* _DIRECTIONS FOR THIS TASK_
Use the entries below and reproduce exactly the lines from the one containing "Examples to show" down to the one containing "Documentation of quickstart", both of them included.

* _PROVIDED RECORDS_

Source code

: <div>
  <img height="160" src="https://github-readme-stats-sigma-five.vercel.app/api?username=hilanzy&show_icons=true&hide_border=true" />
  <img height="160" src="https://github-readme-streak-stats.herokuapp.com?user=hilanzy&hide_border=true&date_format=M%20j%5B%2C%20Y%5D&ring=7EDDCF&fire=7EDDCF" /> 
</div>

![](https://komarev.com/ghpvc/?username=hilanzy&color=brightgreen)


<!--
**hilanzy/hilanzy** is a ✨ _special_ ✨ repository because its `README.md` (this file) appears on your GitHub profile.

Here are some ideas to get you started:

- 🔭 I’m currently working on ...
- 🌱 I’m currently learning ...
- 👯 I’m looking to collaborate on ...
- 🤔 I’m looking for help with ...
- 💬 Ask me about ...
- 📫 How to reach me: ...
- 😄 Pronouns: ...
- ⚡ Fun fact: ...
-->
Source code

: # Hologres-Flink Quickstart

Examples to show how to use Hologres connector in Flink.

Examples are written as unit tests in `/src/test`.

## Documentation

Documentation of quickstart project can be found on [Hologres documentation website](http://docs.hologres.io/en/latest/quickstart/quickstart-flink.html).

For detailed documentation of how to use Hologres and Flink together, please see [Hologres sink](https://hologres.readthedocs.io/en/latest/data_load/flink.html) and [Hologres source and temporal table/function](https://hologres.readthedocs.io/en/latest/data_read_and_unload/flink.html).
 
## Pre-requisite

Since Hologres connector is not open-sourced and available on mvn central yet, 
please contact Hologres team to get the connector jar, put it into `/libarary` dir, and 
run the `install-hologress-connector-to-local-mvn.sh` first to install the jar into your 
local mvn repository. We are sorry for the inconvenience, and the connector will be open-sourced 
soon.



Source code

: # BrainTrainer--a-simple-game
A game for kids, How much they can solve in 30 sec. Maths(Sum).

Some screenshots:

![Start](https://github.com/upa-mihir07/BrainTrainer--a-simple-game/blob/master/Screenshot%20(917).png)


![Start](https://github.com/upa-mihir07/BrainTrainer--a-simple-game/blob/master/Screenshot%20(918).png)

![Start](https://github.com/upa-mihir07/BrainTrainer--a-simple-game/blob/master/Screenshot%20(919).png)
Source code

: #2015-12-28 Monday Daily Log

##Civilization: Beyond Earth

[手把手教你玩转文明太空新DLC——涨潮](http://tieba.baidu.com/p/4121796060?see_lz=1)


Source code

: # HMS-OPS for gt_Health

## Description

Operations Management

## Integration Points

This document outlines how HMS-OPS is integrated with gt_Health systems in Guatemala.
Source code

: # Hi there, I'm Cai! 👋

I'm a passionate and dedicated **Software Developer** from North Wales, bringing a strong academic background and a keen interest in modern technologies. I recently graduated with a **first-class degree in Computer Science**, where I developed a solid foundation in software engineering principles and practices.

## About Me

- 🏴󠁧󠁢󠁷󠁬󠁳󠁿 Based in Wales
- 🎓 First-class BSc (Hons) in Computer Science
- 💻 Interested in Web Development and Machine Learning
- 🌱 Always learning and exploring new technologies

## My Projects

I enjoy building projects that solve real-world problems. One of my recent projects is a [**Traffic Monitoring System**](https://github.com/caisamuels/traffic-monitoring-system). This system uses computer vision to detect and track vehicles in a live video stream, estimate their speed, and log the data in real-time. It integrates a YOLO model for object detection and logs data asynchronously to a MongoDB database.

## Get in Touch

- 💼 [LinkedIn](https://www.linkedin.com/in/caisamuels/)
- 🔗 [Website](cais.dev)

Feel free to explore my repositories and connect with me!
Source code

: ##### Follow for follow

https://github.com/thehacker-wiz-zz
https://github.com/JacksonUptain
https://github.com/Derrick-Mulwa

* _RESULT FOR THIS EXERCISE_
Examples to show how to use Hologres connector in Flink.

Examples are written as unit tests in `/src/test`.

## Documentation

Documentation of quickstart project can be found on [Hologres documentation website](http://docs.hologres.io/en/latest/quickstart/quickstart-flink.html).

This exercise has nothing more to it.